Segundo o técnico, essa falta de capacidade técnica especializada foi prejudicial, inclusive, para defender questões como a exclusão de quase um milhar de hectares, «dos melhores solos do concelho de Alter», da área a irrigar, com a justificação de que «estão agora inseridos numa IBA (Important Bird Area), que se existia não tinha sentido existir», defende.
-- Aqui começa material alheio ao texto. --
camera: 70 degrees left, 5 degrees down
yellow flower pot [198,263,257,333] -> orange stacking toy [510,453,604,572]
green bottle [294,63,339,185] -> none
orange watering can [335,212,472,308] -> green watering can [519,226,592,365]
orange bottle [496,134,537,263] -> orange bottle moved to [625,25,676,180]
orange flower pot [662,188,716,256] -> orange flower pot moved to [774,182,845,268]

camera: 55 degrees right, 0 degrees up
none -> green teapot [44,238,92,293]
«Na IBA agora identificada ou definida, existe, desde 2005 regadios particulares e com pareceres favoráveis por parte do Ministério do Ambiente desde então. Desde essa data que nessas áreas são feitas várias culturas, nomeadamente girassol, milho, luzerna, cereais de outono/inverno e consociações forrageiras, regadas por aspersão, nomeadamente center pivot», explica, denotando que «estes últimos anos deste tipo de cultivo irrigado, são responsáveis pela manutenção de várias espécies, que se vão mantendo, ou até vão surgindo de novo, pelo facto de existir culturas que as alimentam. Na eventualidade, de estas áreas deixarem de continuar a produzir, naturalmente as espécies desaparecem».

Esclarecendo ainda que a IBA impossibilita também a passagem de uma das condutas que iria irrigar vários campos com elevada aptidão para o cultivo, apesar de «na realidade já existirem extensas condutas que a atravessam desde 2009, sendo que em momento algum esse problema se levantou num passado recente», Gonçalo Cané lamenta que não tenha havido por parte da CIMAA «qualquer tentativa de contrapor estas decisões, mesmo tendo recebido várias exposições que as contrapunham, parte de alguns agricultores».
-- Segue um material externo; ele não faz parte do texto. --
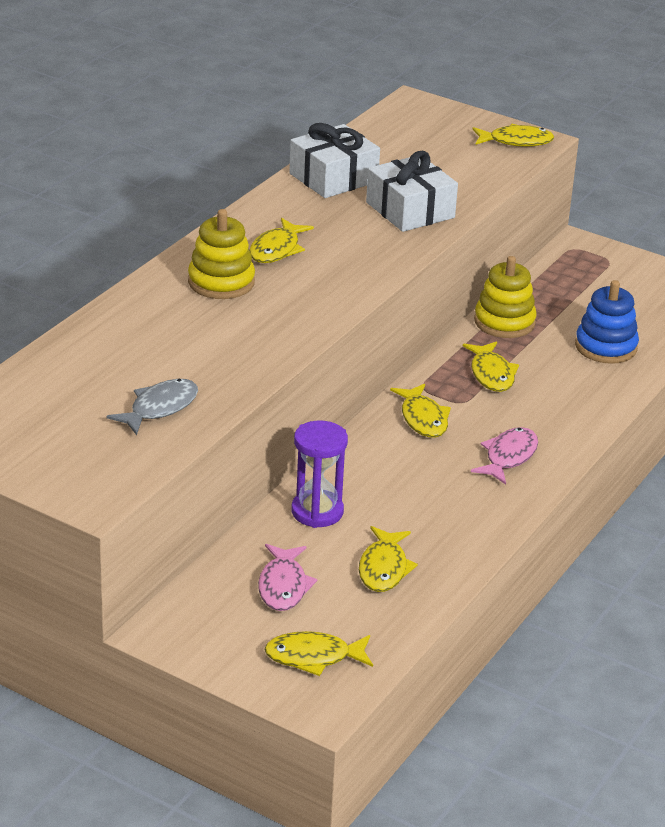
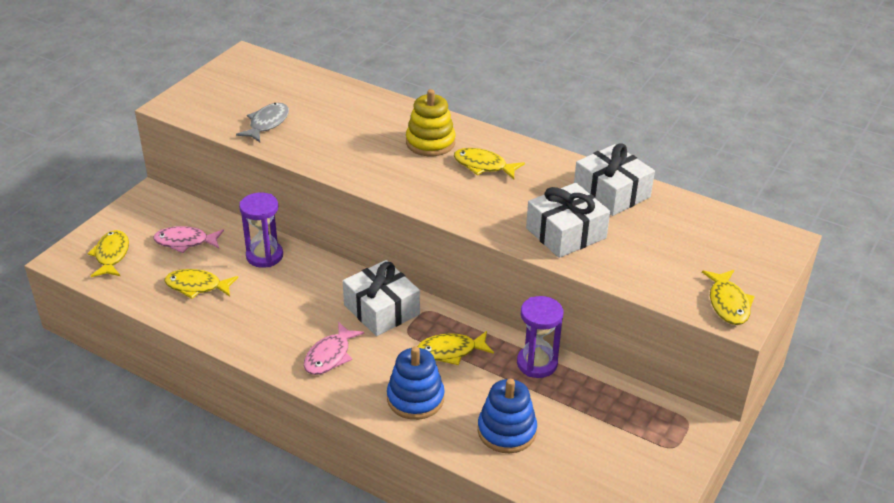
camera: 90 degrees right, 5 degrees up
grey fish [107,379,198,435] -> grey fish turned 105 degrees counterclockwise [236,103,289,142]
yellow fish [390,384,451,438] -> white gift [343,260,420,336]
pink fish [471,427,538,485] -> pink fish turned 90 degrees clockwise [304,322,364,375]
yellow stacking toy [474,256,537,338] -> purple hourglass [517,296,563,378]
none -> blue stacking toy [387,346,445,420]

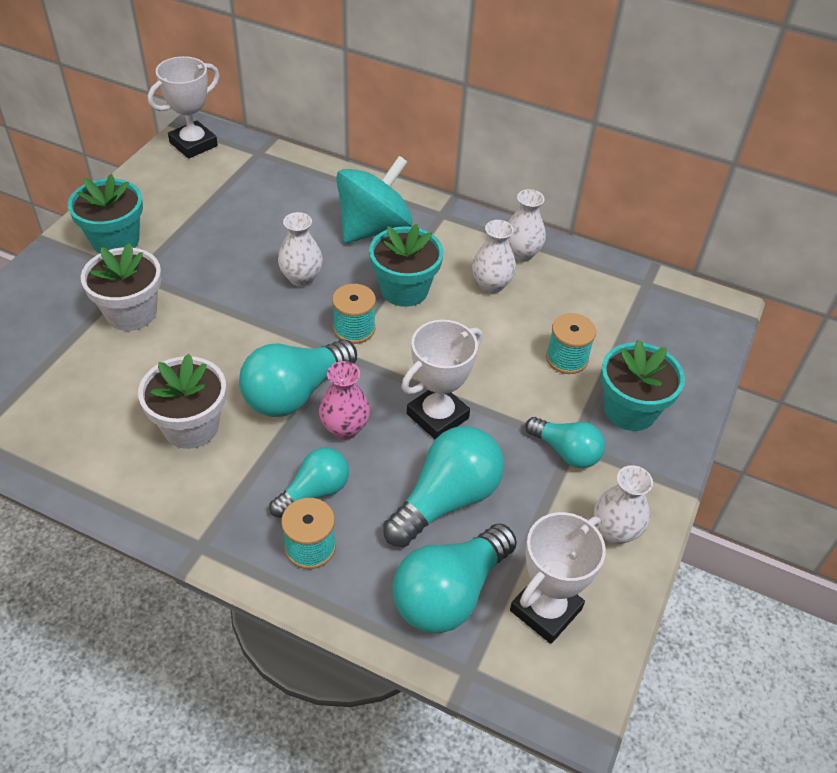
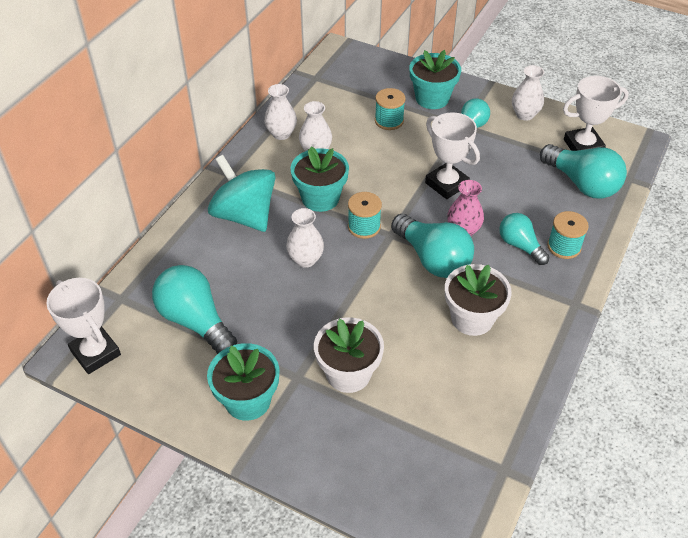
camera: 85 degrees left, 0 degrees up
turquoise light bulb [383,426,504,547] -> turquoise light bulb moved to [152,265,237,354]
white trophy [510,512,606,644] -> white trophy turned 60 degrees counterclockwise [563,76,629,151]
«Uma obra pública de tantos milhões de euros não se faz assim»

Assumindo que aquilo que pretende, essencialmente, é «ajudar a fazer um melhor Pisão, que sirva os interesses da região», a equipa técnica da APAP diz não compreender que tenham sido feitas reuniões com os regantes do Vale do Sorraia, que estão a jusante da albufeira e do perímetro de rega e «não reuniu, uma única vez, com os regantes, agricultores e técnicos da região», e lamenta que «este projecto tenha crescido de forma muito genérica e pouco discutida, com um natural reduzido espírito critico por parte das autarquias e da CIMAA, o que no fundo é recorrente neste tipo de obras, pois a estes players institucionais não podemos exigir conhecimentos e qualificações para estas obras tão especificas», motivo pelo qual defende que «a sociedade civil, a academia e as organizações da região podem e devem contribuir para, juntamente com as autarquias e a CIMAA, obterem um projecto mais equilibrado, com uma visão mais rural e socioeconómica, e nunca só dependentes das visões de equipas de projecto sediadas fora da região e com dificuldades naturais de sensibilidade para problemas regionais».
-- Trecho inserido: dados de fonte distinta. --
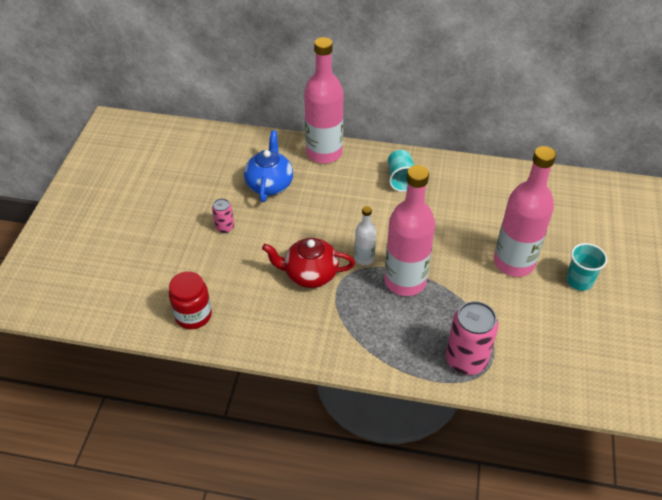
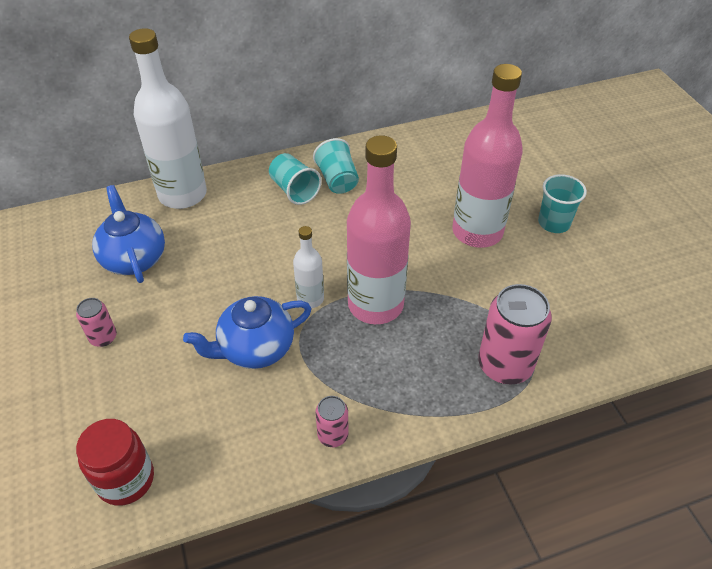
camera: 30 degrees left, 0 degrees up
red teapot [262,238,355,288] -> blue teapot [183,296,312,369]
pink bottle [304,37,344,164] -> white bottle [129,28,207,209]
none -> turquoise cup [313,138,359,194]
none -> pink can [315,396,349,447]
Convicta de que «uma obra pública de tantos milhões de euros não se faz assim», a APAP espera, e acredita, que «ainda se possa ir a tempo de corrigir parte do que, na nossa visão integrada do perímetro de rega, poderia ser feito melhor, aproveitando de maneira mais correcta os solos agrícolas da região e distribuindo água a mais regantes. Quanto mais regantes pequenos e médios tivermos, em áreas com dimensão mínima com racional económico, mais sustentamos um mundo rural que se está a desertificar quase irremediavelmente, como assim o mostra os censos da região», fundamenta.